Business travel in the D.C. region and nationwide has made a comeback. It is still shy of pre-pandemic levels, but a recent survey by the American Hotel and Lodging Association shows it is getting closer.
Of business travelers AHLA surveyed, 49% said the average length of business trips is now the same as before the pandemic, and 22% said it is more than before.
When asked about travel budgets, 47% said the amount of spending their employer will cover for trips is the same as before the pandemic, while another 25% say it is more than before.
AHLA’s online survey was open from April 28 to May 3 and it received responses from more than 4,100 participants.
Business travel can include anything from one employee, to a team, to large conventions and conferences that draw employees from many companies and from all across the country.
For the latter, this is shaping up to be a slower year for D.C.
While the District expects strong leisure travel, and stronger business travel in general, there are fewer citywide conferences and meetings on the books this year than last.

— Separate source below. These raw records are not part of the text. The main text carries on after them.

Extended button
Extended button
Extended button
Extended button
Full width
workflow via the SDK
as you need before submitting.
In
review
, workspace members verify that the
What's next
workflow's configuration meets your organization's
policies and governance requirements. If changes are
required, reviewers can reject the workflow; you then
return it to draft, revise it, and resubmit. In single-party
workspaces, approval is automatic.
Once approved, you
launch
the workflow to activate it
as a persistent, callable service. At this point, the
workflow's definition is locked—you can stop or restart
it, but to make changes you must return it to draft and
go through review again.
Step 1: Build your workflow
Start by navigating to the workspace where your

Those larger conferences are defined as at least 2,500 hotel room nights.
AHLA said that is not cause for concern. Some of last year’s conventions were probably booked before there even was a pandemic, and there is a lag for such events.

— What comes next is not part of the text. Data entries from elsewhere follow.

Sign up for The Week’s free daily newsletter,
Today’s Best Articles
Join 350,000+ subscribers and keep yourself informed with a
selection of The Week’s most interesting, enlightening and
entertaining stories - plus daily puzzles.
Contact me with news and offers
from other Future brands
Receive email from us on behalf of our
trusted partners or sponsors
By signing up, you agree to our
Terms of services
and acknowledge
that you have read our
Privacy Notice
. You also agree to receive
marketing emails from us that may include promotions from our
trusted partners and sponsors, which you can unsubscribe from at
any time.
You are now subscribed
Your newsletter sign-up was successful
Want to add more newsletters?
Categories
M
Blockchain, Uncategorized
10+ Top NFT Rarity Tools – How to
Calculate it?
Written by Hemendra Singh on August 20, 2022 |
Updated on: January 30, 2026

“When a group brings in 5,000, 6,000, 10,000 people, those types of conferences usually take two to three years to plan,” said AHLA president and CEO Chip Rogers. “So within the next couple of years, those bookings will catch up.”
Memorial Day weekend was the first big measure of D.C.’s leisure travel tourism this year, and 2023 is expected to top last year’s 20.7 million domestic tourists, which was 91% of pre-pandemic numbers in 2019.
“The market has returned for D.C.,” Rogers said. “D.C. was one of the trailing major markets, but if you look at (hotel) occupancy last week, it was almost identical to the same occupancy back in 2019.”
Guests are back, but hotels are still missing employees. Nationwide, the U.S. hotel industry has more than 100,000 unfilled jobs. In D.C., there are more than 3,200 hospitality-related job openings posted on Indeed.com alone.
“Opportunity exists, both in downtown D.C. in the traditional large convention center-style hotels, but also in the suburbs,” Rogers said. “If there is a hotel around you, I can almost guarantee that they are hiring.”
AHLA has been on a mission the past year to get the word out about hospitality career opportunities.
The AHLA Foundation’s “A Place to Stay” marketing campaign is now advertising in 20 cities, emphasizing the hotel industry’s 200-plus career pathways, and openings that range from housekeeping and maintenance, all the way up through management ranks.